L’errore nel Ddl Zan

C’è uno schernimento sbagliato da parte dei fautori della proposta di legge contro le discriminazioni: chiunque critica il Ddl Zan è omofobo e antiquato. E un domani pure perseguibile. Non è forse una contraddizione pretendere libertà per vietarne? Sta di fatto che nella Giornata contro l’omo, la transfobia e la bifobia (la moltiplicazione terminologica la dice lunga) il presidente della Repubblica, Sergio Mattarella, ha indicato una rotta diversa.

Ha detto Mattarella: “Le attitudini personali e l’orientamento sessuale non possono costituire motivo per aggredire, schernire, negare il rispetto dovuto alla dignità umana, perché laddove ciò accade vengono minacciati i valori morali su cui si fonda la stessa convivenza democratica”. Non ha parlato di “genere percepito” il presidente, argomento contestatissimo del Ddl in arrivo al Senato. Stessa linea del presidente della Conferenza episcopale italiana (Cei), Gualtiero Bassetti: “Più che affossata, la legge andrebbe corretta. Noi siamo per la difesa e la dignità di tutti”, ha chiarito.

I due autorevoli pronunciamenti vanno nella direzione controproposta rispetto al centrodestra. Il primo a segnare una correzione è stato Antonio Tajani, l’ex presidente del Parlamento europeo e coordinatore nazionale di Forza Italia, che ha rimesso la famiglia al centro: “Una famiglia senza figli non esiste”, ha puntualizzato. E gli azzurri hanno presentato una controproposta a firma della senatrice Licia Ronzulli, che però l’avversario del Partito Democratico, Alessandro Zan vorrebbe boicottare. Si basa su un articolo unico per modificare l’articolo 61 del codice penale in materia di aggravante per gli atti discriminatori e violenti “per motivi fondati sul sesso, sul genere, sull’orientamento sessuale, sull’identità di genere o sulla disabilità”. Stop. Codicillo agile, rapido, chiaro e tondo. Nessuno può e deve discriminare.

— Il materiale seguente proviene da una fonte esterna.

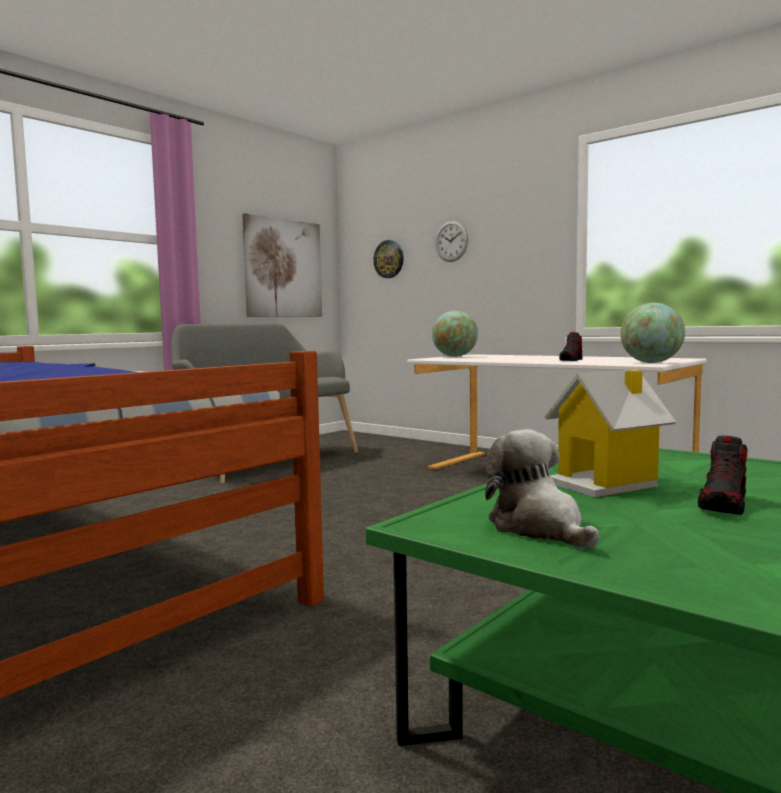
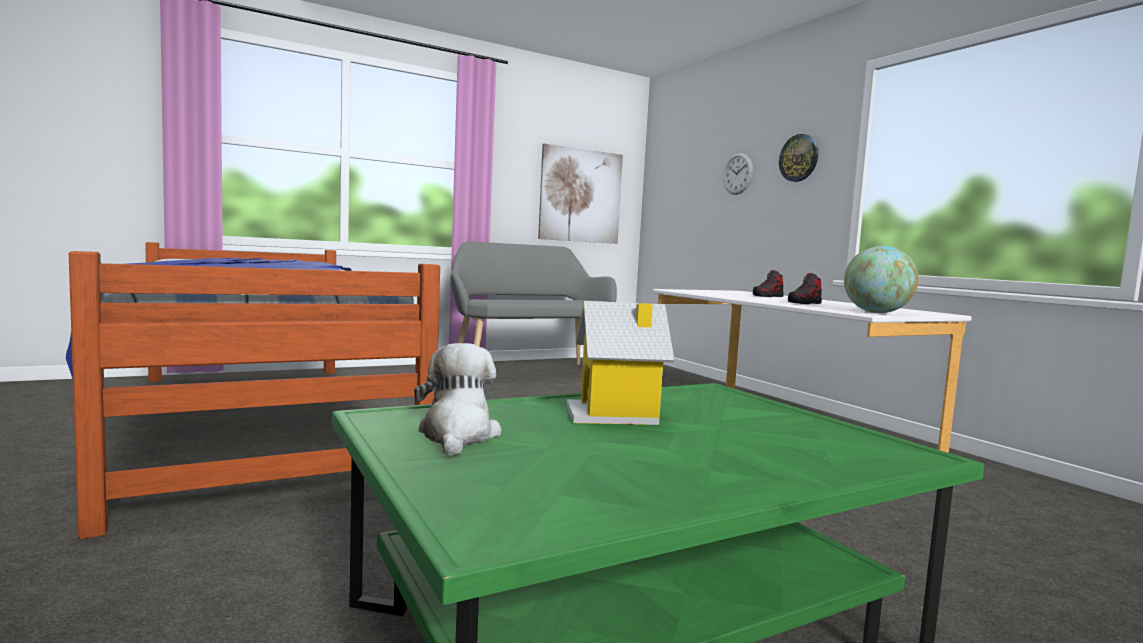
camera: 20 degrees right, 0 degrees up
(389, 259) = (682, 190): wall clock -> wall clock (799, 158)
(454, 356) = (709, 290): globe -> none
(724, 504) = (677, 449): shoe -> shoe (767, 296)

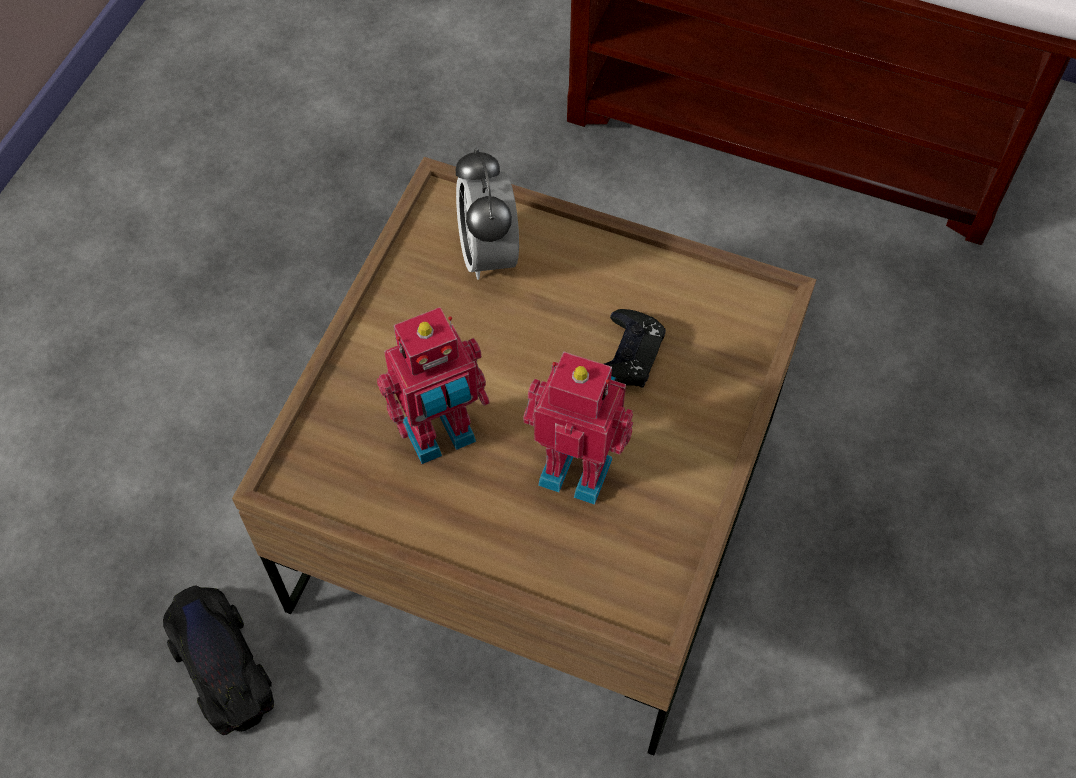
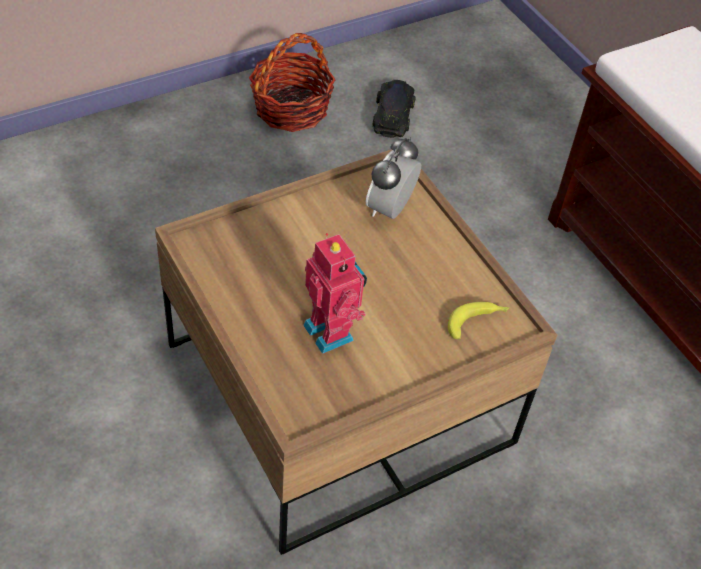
camera: 35 degrees right, 10 degrees down
(134, 181) = (291, 109): none -> basket
(220, 661) = (118, 344): black toy car -> black toy car (393, 114)
(440, 436) = (279, 271): toy robot -> none
(627, 355) = (412, 300): black game controller -> none
(719, 328) = (477, 322): none -> banana

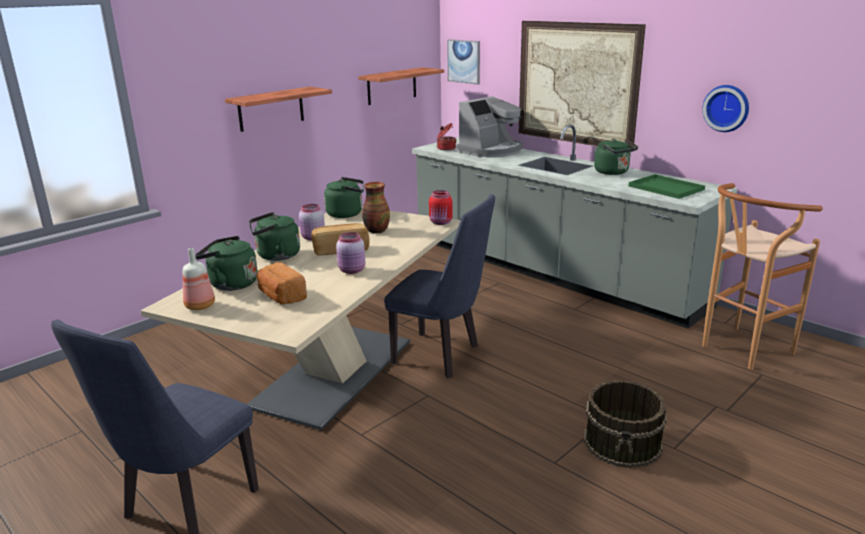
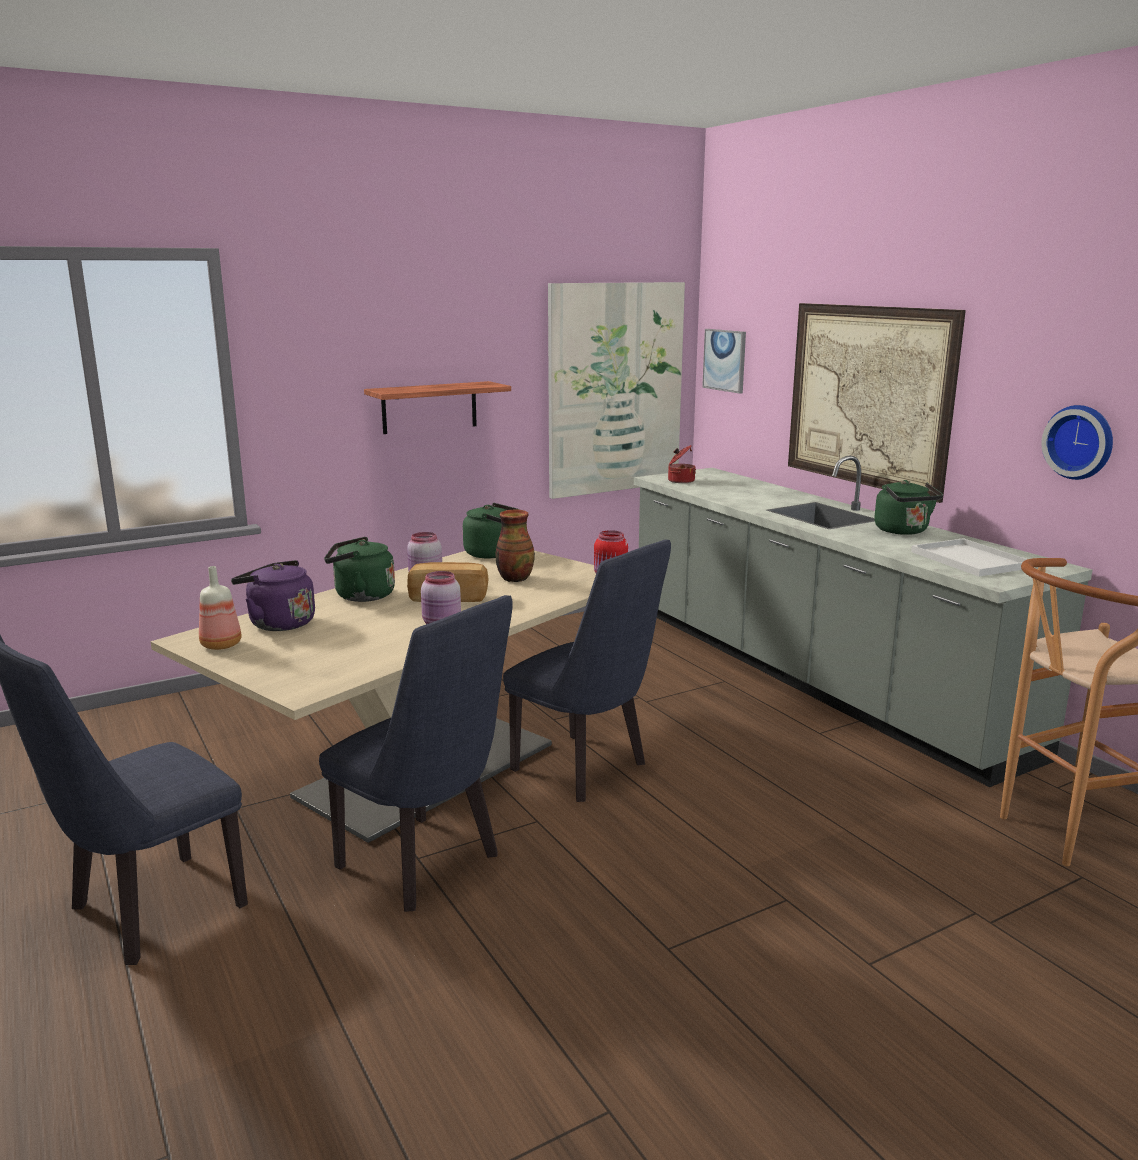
camera: 15 degrees right, 5 degrees down
(230, 284) = (278, 623): green kettle -> purple kettle
(281, 297) = (326, 646): bread -> none
(371, 439) = (427, 866): none -> blue chair
(392, 86) = (615, 389): shelf -> picture
(491, 151) = (743, 488): coffee machine -> none
(623, 442) = (791, 939): brown bucket -> none
(667, 188) = (972, 560): green tray -> white tray

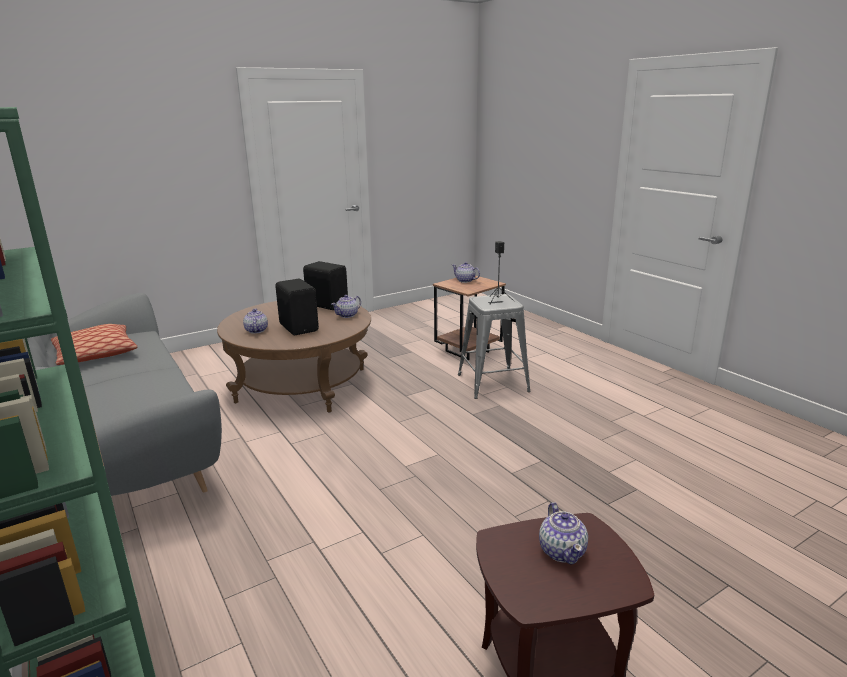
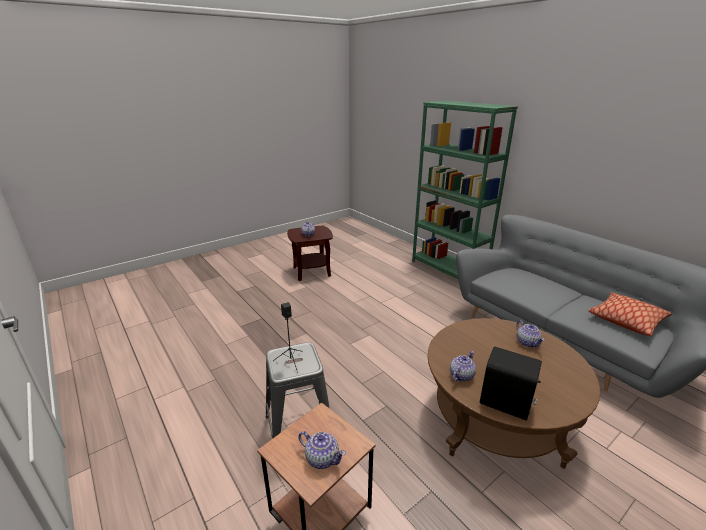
camera: 175 degrees right, 5 degrees up
(299, 327) = (491, 349): black speaker -> none

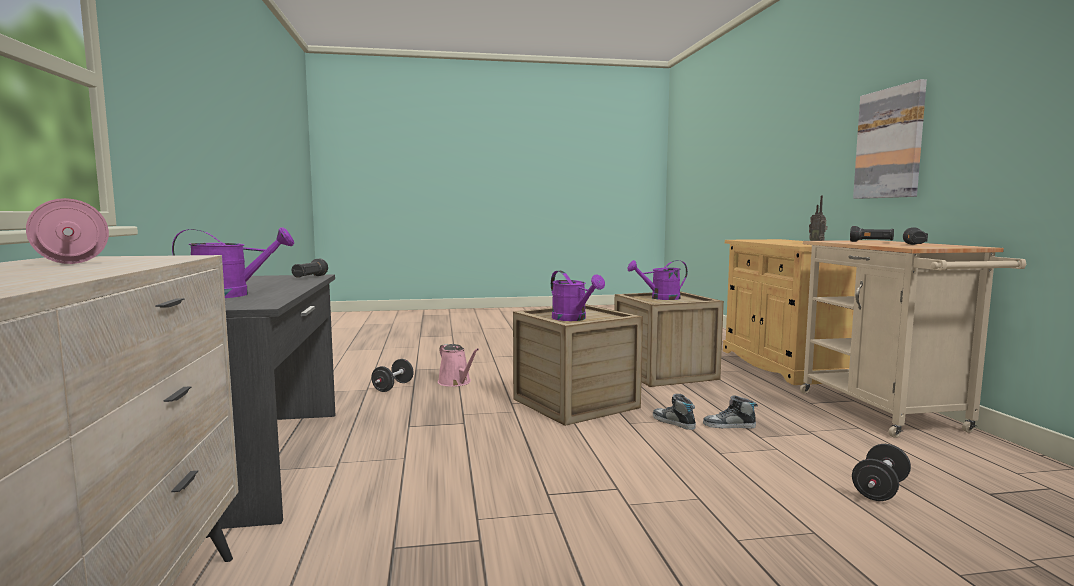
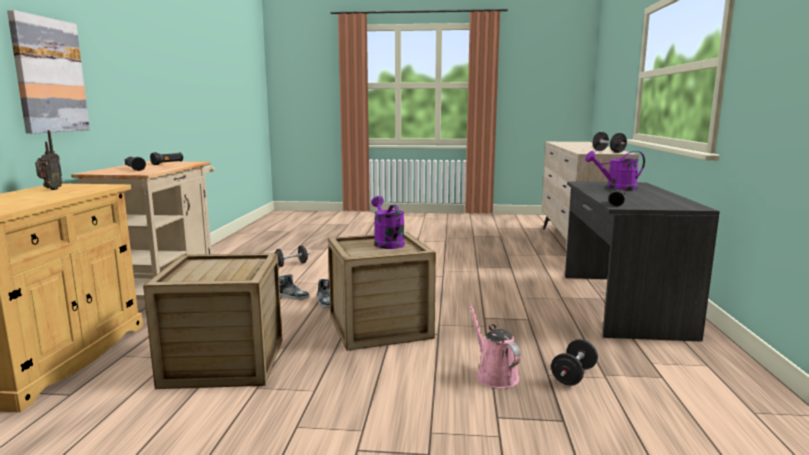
camera: 165 degrees left, 5 degrees up
(73, 261) = (608, 151): pink dumbbell -> black dumbbell
(660, 298) = (217, 273): purple watering can -> none

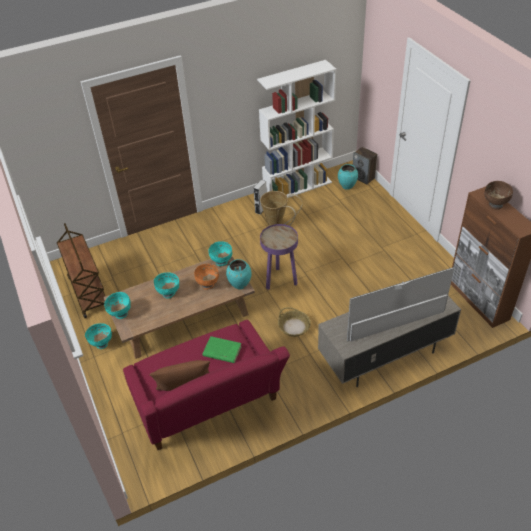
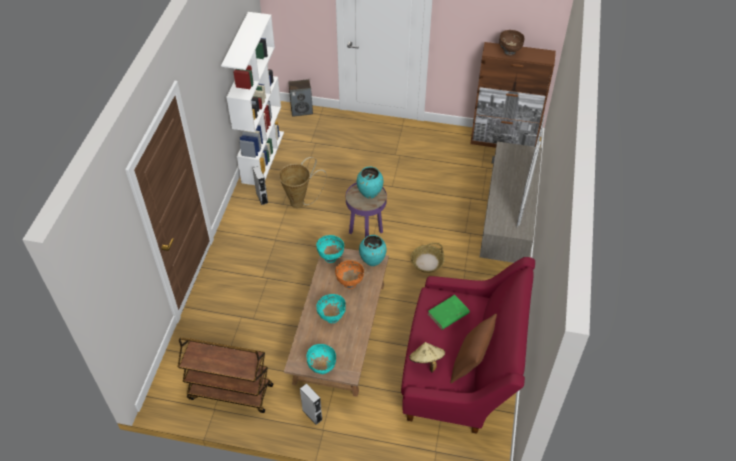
camera: 55 degrees left, 5 degrees up
(102, 344) = (312, 415): turquoise bowl -> grey speaker
(165, 363) = (426, 361): none -> beige hat
(347, 186) = (300, 127): turquoise vase -> turquoise vase (370, 194)

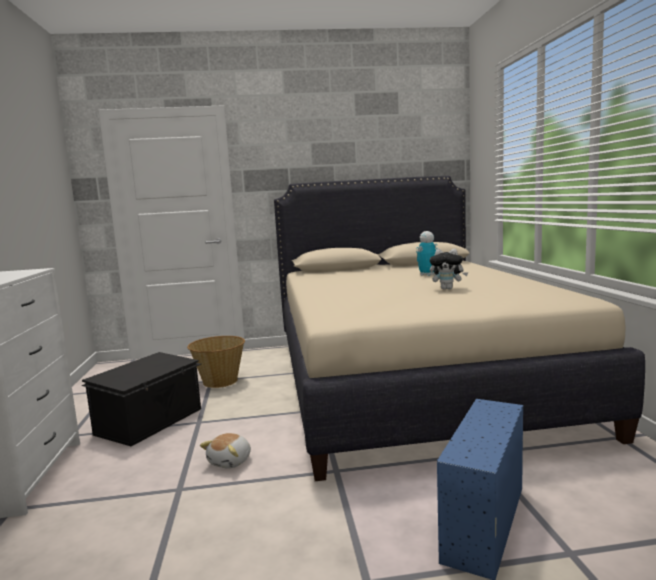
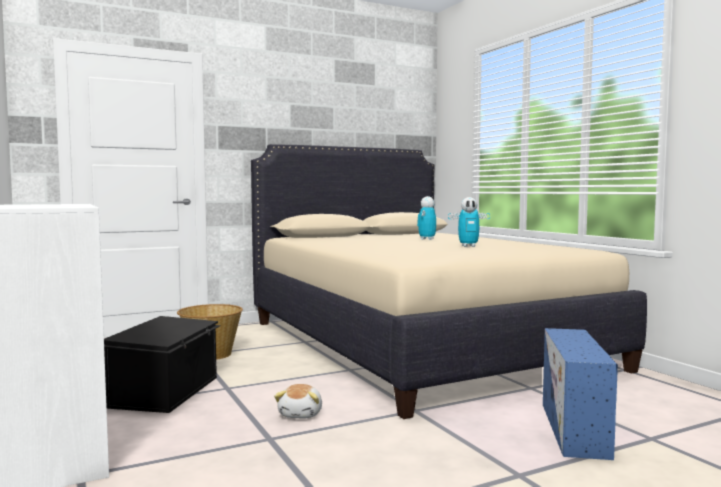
camera: 20 degrees left, 5 degrees down
(448, 289) = (468, 246): plush toy -> toy robot

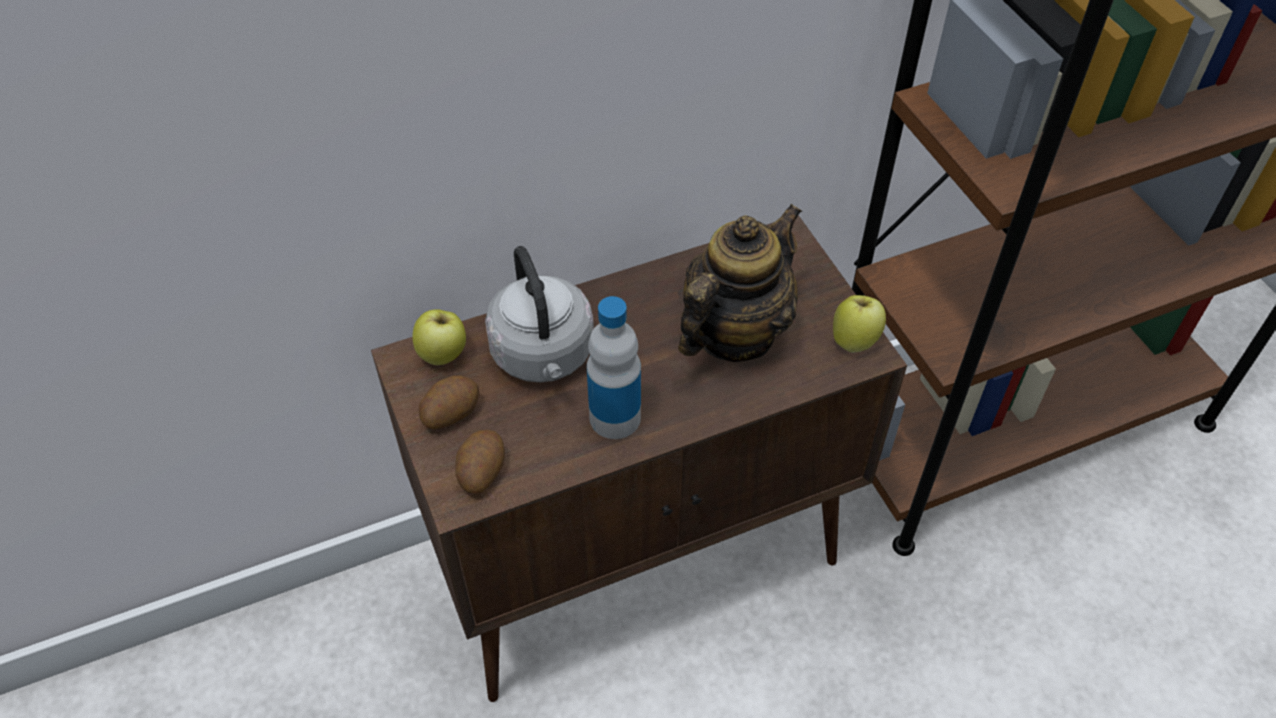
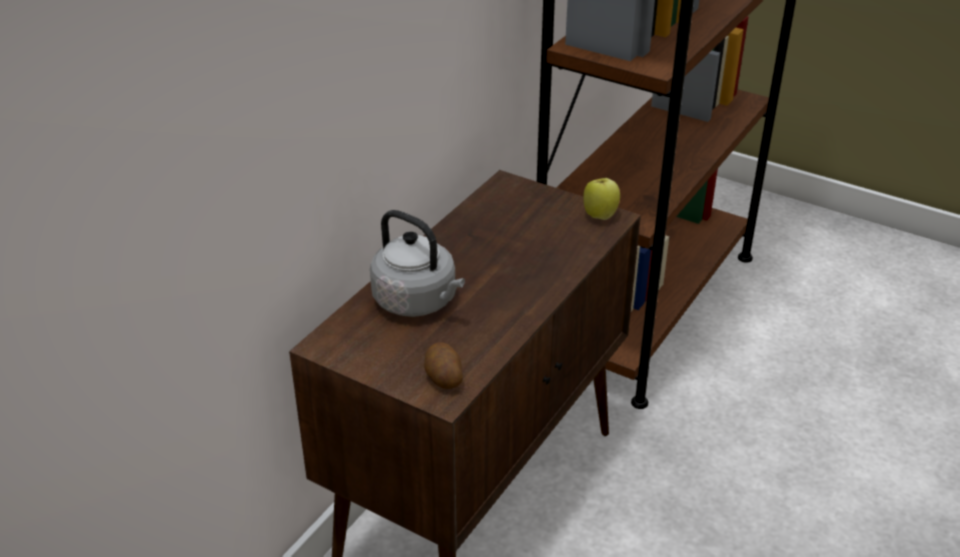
camera: 35 degrees left, 15 degrees down
(443, 355) = (347, 331): apple -> none
(450, 412) = (387, 358): potato -> none
(615, 417) = (499, 312): bottle -> none
(733, 333) = (525, 240): teapot -> none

Via tutta quella “nomenklatura dirigista” sul genere, sul sesso percepito, sulle punizioni, sui reati d’opinione.

Il rischio appunto è che il Ddl Zan introduca i “reati d’odio”, non meno invadenti e persecutori, oltre allo snaturamento famigliare e femminile con la maternità surrogata. E, poi, se la sentono le comunità Lgbt di trasferire le loro identità nelle aule dei Tribunali, sotto la lente delle investigazioni, dei processi? Non è esattamente ciò che si dovrebbe scongiurare? Tuttavia, una risposta va data in termini più sottili e di “psicologia del genere”, la rivoluzione che omosessuali e la sinistra per ragioni politiche vorrebbero segnare. Gli omosessuali puntano sul “genere” per affermare la propria identità liquida, diversa da quella biologica, intercambiabile rispetto a quelle ataviche “uomo-donna”. E, secondo costoro, un solo articolo non completerebbe il percorso di transizione. Gli Lgbt mirano a legittimare la “terza natura” in base alla quale vogliono formare famiglie, celebrare matrimoni, costituirsi coppie e adottare figli, combattendo chiunque si opponga al loro disegno. Ma questa diventerebbe aberrazione! Non solo per motivi morali, religiosi o politici, per una ragione alta e trascendente. E non solo per ragioni naturali, biologiche e di genere, ma per la specificità umana: lo Spirito. In forza dello Spirito ogni individuo è assoluto, libero, indiscriminato. E lo Spirito si manifesta nel talento.

L’affermazione identitaria in base al talento (inteso come abilità ed espressività) consente a tutti di riconoscere ogni persona come inviolabile e sacra, rispettarla in ogni sua manifestazione e tutelarla nella sua libertà. Quella libertà culturale e politica costruita faticosamente. La storia e la società col talento ci guadagnano, mentre le declinazioni gay, gender e transgender imbarbariscono. Per questo è necessaria una correzione legislativa, come ha indicato il presidente della Cei e come ha sottolineato il Capo dello Stato. La libertà non può ricadere sotto le categorie etero o omosessuale, perché la libertà è l’individuo.

Abbiamo esempi concretissimi.  Di recente è andata in onda su Raiuno la fiction sulla vita di Leonardo da Vinci, prodotta dalla Lux, la quale in tempi di “politicamente corretto” ci ha presentato un Leonardo privato incline a presunte relazioni omosessuali e libertine. Ci ha forse guadagnato l’ingegno e l’uomo? O, come hanno sollevato tanti, è stato uno scempio biografico?  Il genio leonardesco era tutto lì: non il genere, non il peccato, ma l’opera magnifica. Facciamo leggi per questo diritto, per il talento unico, egualitario e democratico, non per il sesso.